**Study text:**

----

Simple streams facade.
To install: pip install creek
The Creek
base class offsers a layer-able wrap of the stream interface.
There are three layering methods -- pre_iter, data_to_obj, and post_filt -- whose use is demonstrated in the iteration code below:
for line in self.pre_iter(self.stream): # pre_iter: prepare and/or filter the stream
obj = self.data_to_obj(line) # data_to_obj: Transforms the data that stream yields
if self.post_filt(obj): # post_filt: Filters the stream further (but based on object now)
yield obj
Examples:
>>> from io import StringIO
>>> src = StringIO(
... '''a, b, c
... 1,2, 3
... 4, 5,6
... '''
... )
>>>
>>> from creek import Creek
>>>
>>> class MyCreek(Creek):
... def data_to_obj(self, line):
... return [x.strip() for x in line.strip().split(',')]
...
>>> stream = MyCreek(src)
>>>
>>> list(stream)
[['a', 'b', 'c'], ['1', '2', '3'], ['4', '5', '6']]
>>> stream.seek(0) # oh!... but we consumed the stream already, so let's go back to the beginning
0
>>> list(stream)
[['a', 'b', 'c'], ['1', '2', '3'], ['4', '5', '6']]
>>> stream.seek(0) # reverse again
0
>>> next(stream)
['a', 'b', 'c']
>>> next(stream)
['1', '2', '3']
Let's add a filter! There's two kinds you can use. One that is applied to the line before the data is transformed by data_to_obj, and the other that is applied after (to the obj).
>>> from creek import Creek
>>> from io import StringIO
>>>
>>> src = StringIO(
... '''a, b, c
... 1,2, 3
... 4, 5,6
... ''')
>>> class MyFilteredCreek(MyCreek):
... def post_filt(self, obj):
... return str.isnumeric(obj[0])
>>>
>>> s = MyFilteredCreek(src)
>>>
>>> list(s)
[['1', '2', '3'], ['4', '5', '6']]
>>> s.seek(0)
0
>>> list(s)
[['1', '2', '3'], ['4', '5', '6']]
>>> s.seek(0)
0
>>> next(s)
['1', '2', '3']
Recipes:
- pre_iter: involving itertools.islice to skip header lines
- pre_iter: involving enumerate to get line indices in stream iterator
- pre_iter = functools.partial(map, line_pre_proc_func) to preprocess all lines with line_pre_proc_func
- pre_iter: include filter before obj

----

**What you will do:**
(1) Say whether each statement agrees with the creek text above, answering yes or no and quoting the words of the text that decide it. (a) The Creek class has three layering methods. (b) post_filt filters the stream based on the line before it is transformed. (c) The package is installed with pip.
(2) Copy the stretch of the creek text from "To install: pip" through "on object now)".

**Information supplied:**
----

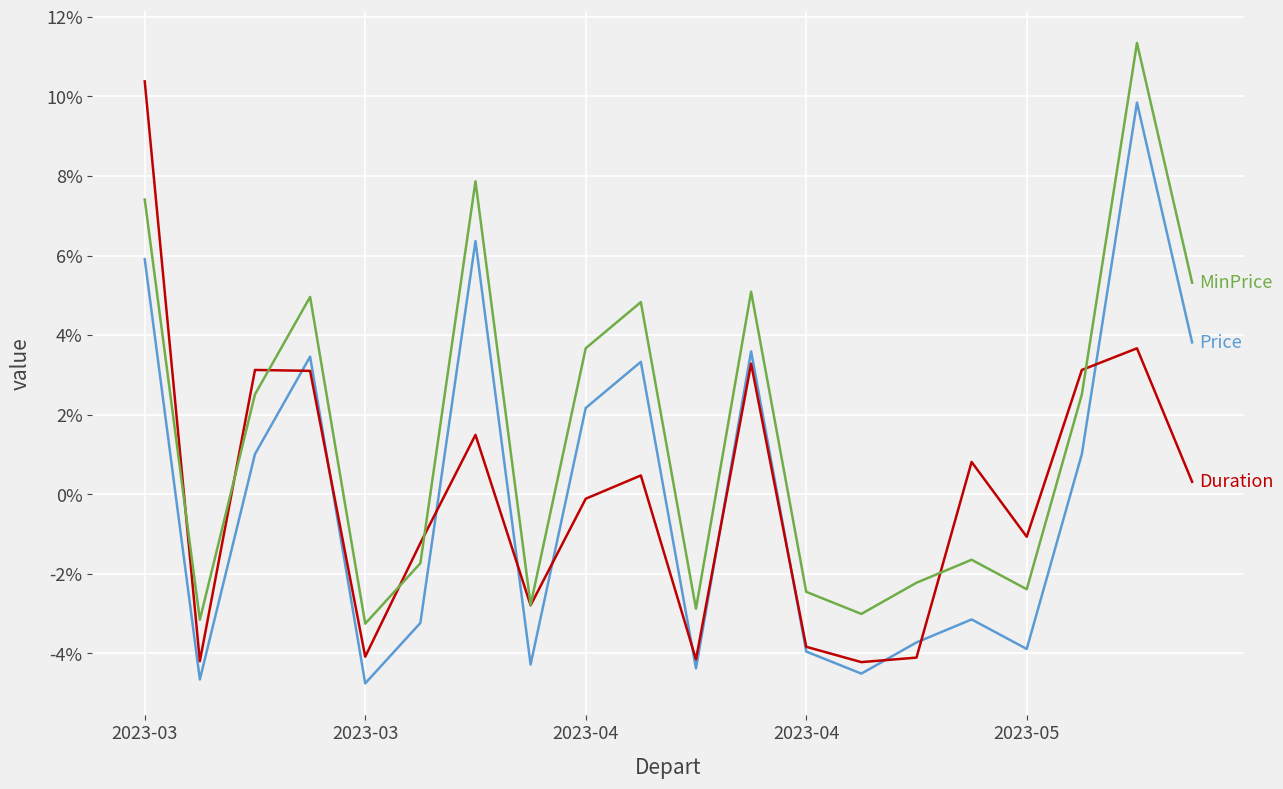

What is the maximum value shown in the chart?

11.3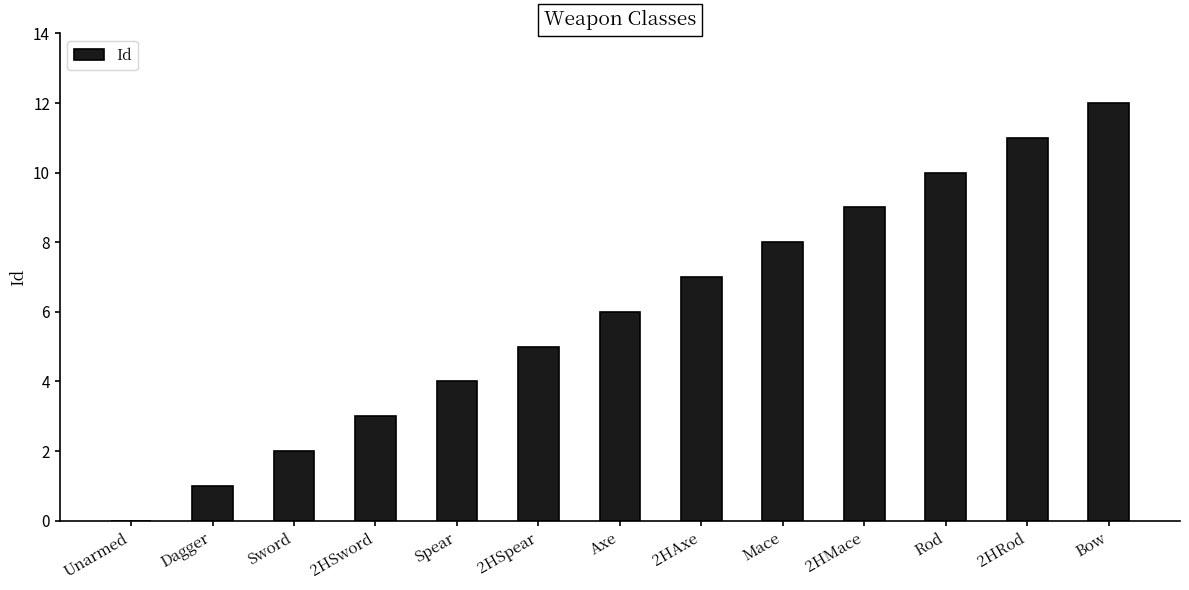

The chart shows a value of 12 at Bow. True or false?

True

----

**Written responses:**
(1)
(a) Yes: "There are three layering methods -- pre_iter, data_to_obj, and post_filt"
(b) No: "post_filt: Filters the stream further (but based on object now)"
(c) Yes: "To install: pip install creek"

(2)
To install: pip install creek
The Creek
base class offsers a layer-able wrap of the stream interface.
There are three layering methods -- pre_iter, data_to_obj, and post_filt -- whose use is demonstrated in the iteration code below:
for line in self.pre_iter(self.stream): # pre_iter: prepare and/or filter the stream
obj = self.data_to_obj(line) # data_to_obj: Transforms the data that stream yields
if self.post_filt(obj): # post_filt: Filters the stream further (but based on object now)